■ What this task involves ■
Would you please copy every line below that includes the string "right"?

■ Input material ■
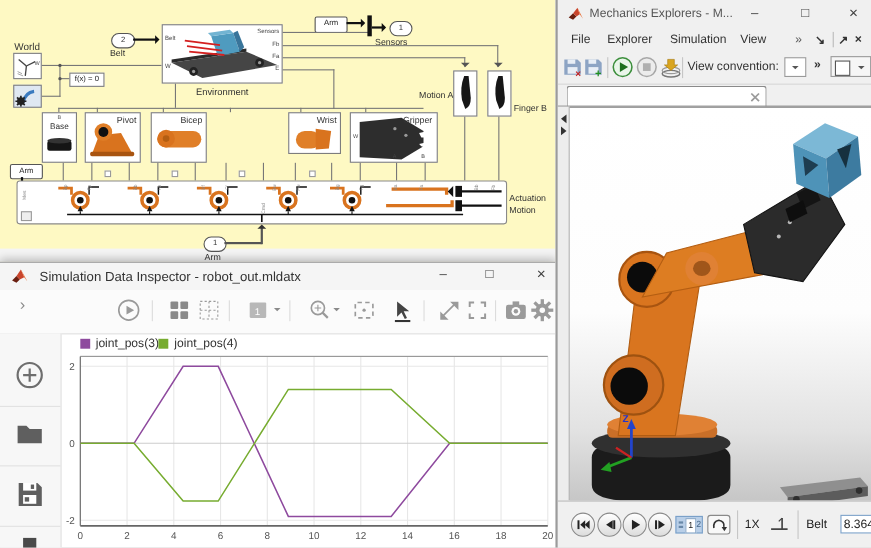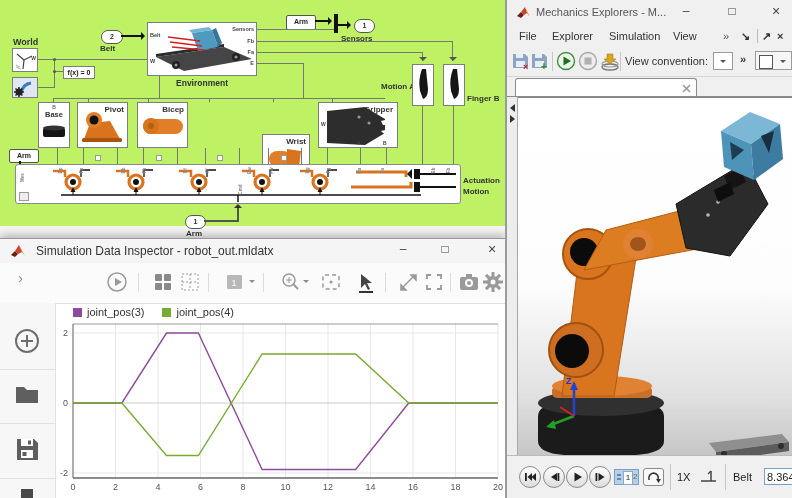--- a/index.html
+++ b/index.html
@@ -25,21 +25,21 @@
              border-bottom:1px solid #e3e3e3;}
   .sdi-title .t{position:absolute;left:36px;top:5px;font-size:12px;color:#333;}
   .wbtn{position:absolute;top:3px;width:22px;height:18px;text-align:center;font-size:12px;color:#444;cursor:default;}
   .sdi-tools{position:absolute;left:0;top:24px;width:100%;height:40px;background:#fbfbfb;
              border-bottom:1px solid #e0e0e0;}
   .ti{position:absolute;top:8px;width:22px;height:22px;}
   .tsep{position:absolute;top:10px;width:1px;height:19px;background:#dcdcdc;}
   .caret{position:absolute;width:0;height:0;border:3.5px solid transparent;border-top-color:#8a8a8a;}
   .strip{position:absolute;left:0;top:64px;width:55px;height:196px;background:#f7f7f7;border-right:1px solid #e2e2e2;}
   .ssep{position:absolute;left:0;width:100%;height:1px;background:#e2e2e2;}
-  .legend{position:absolute;left:73px;top:67px;display:flex;gap:18px;font-size:11px;color:#333;}
+  .legend{position:absolute;left:73px;top:67px;display:flex;font-size:11px;color:#333;}
   .legend .it{display:flex;align-items:center;gap:5px;}
   .sw{width:9px;height:9px;display:inline-block;}
   
   .me{position:absolute;left:505px;top:0;width:287px;height:498px;background:#f0f0f0;
       border-left:2px solid #9b9b9b;box-sizing:border-box;overflow:hidden;font-size:11px;}
   .me-title{position:absolute;left:0;top:0;width:100%;height:25px;}
   .me-menu{position:absolute;left:0;top:25px;width:100%;height:23px;color:#333;}
   .me-menu span.m{position:absolute;top:5px;}
   .me-tools{position:absolute;left:0;top:48px;width:100%;height:28px;border-bottom:1px solid #d6d6d6;}
   .me-tab{position:absolute;left:8px;top:78px;width:182px;height:19px;background:#fff;
@@ -53,21 +53,21 @@
   .psep{position:absolute;top:8px;width:1px;height:26px;background:#c6c6c6;}
   .sel{position:absolute;background:#fff;border:1px solid #9a9a9a;box-sizing:border-box;}
   .chev{position:absolute;width:0;height:0;border:3.5px solid transparent;border-top-color:#555;}
   .tinytxt{position:absolute;font-size:6px;color:#444;}
 </style>
 </head>
 <body>
 
 <div class="stage">
 
-  <div class="abs" style="left:0;top:0;width:505px;height:238px;background:#bef264;font-weight:bold;">
+  <div class="abs" style="left:0;top:0;width:505px;height:238px;background:#fef9c3;">
     <div class="abs" style="left:0;top:226px;width:505px;height:12px;background:#f4f4f4;"></div>
 
     <div class="blklbl" style="left:13px;top:37px;font-size:9px;">World</div>
     <div class="blk" style="left:12px;top:48px;width:26px;height:24px;">
       <svg width="24" height="22">
         <g stroke="#444" stroke-width="1.2" fill="none">
           <line x1="11" y1="11" x2="4" y2="5"></line>
             <line x1="11" y1="11" x2="19" y2="7"></line>
             <line x1="11" y1="11" x2="10" y2="20"></line>
         </g>
@@ -196,21 +196,21 @@
       </svg>
     </div>
     <div class="blk" style="left:137px;top:102px;width:51px;height:46px;">
       <div class="blklbl" style="right:3px;top:2px;">Bicep</div>
       <svg width="49" height="44">
         <rect x="5" y="16" width="40" height="15" rx="7.5" fill="#e07f28"></rect>
         <circle cx="13" cy="23" r="8" fill="#d9731e"></circle>
           <circle cx="13" cy="23" r="3" fill="#b45e12"></circle>
       </svg>
     </div>
-    <div class="blk" style="left:262px;top:102px;width:48px;height:38px;margin-top:32px;">
+    <div class="blk" style="left:262px;top:102px;width:48px;height:38px;">
       <div class="blklbl" style="right:3px;top:2px;">Wrist</div>
       <svg width="46" height="44">
         <rect x="6" y="16" width="22" height="16" rx="8" fill="#e07f28"></rect>
         <polygon points="24,14 38,16 36,32 24,33" fill="#d9731e"></polygon>
       </svg>
     </div>
     <div class="blk" style="left:318px;top:102px;width:80px;height:46px;">
       <div class="blklbl" style="right:4px;top:2px;">Gripper</div>
       <svg width="78" height="44">
         <polygon points="8,8 46,4 66,16 66,30 46,42 8,40" fill="#2d2d2d"></polygon>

■ Worked solution ■
   .strip{position:absolute;left:0;top:64px;width:55px;height:196px;background:#f7f7f7;border-right:1px solid #e2e2e2;}
       <div class="blklbl" style="right:3px;top:2px;">Bicep</div>
       <div class="blklbl" style="right:3px;top:2px;">Wrist</div>
       <div class="blklbl" style="right:4px;top:2px;">Gripper</div>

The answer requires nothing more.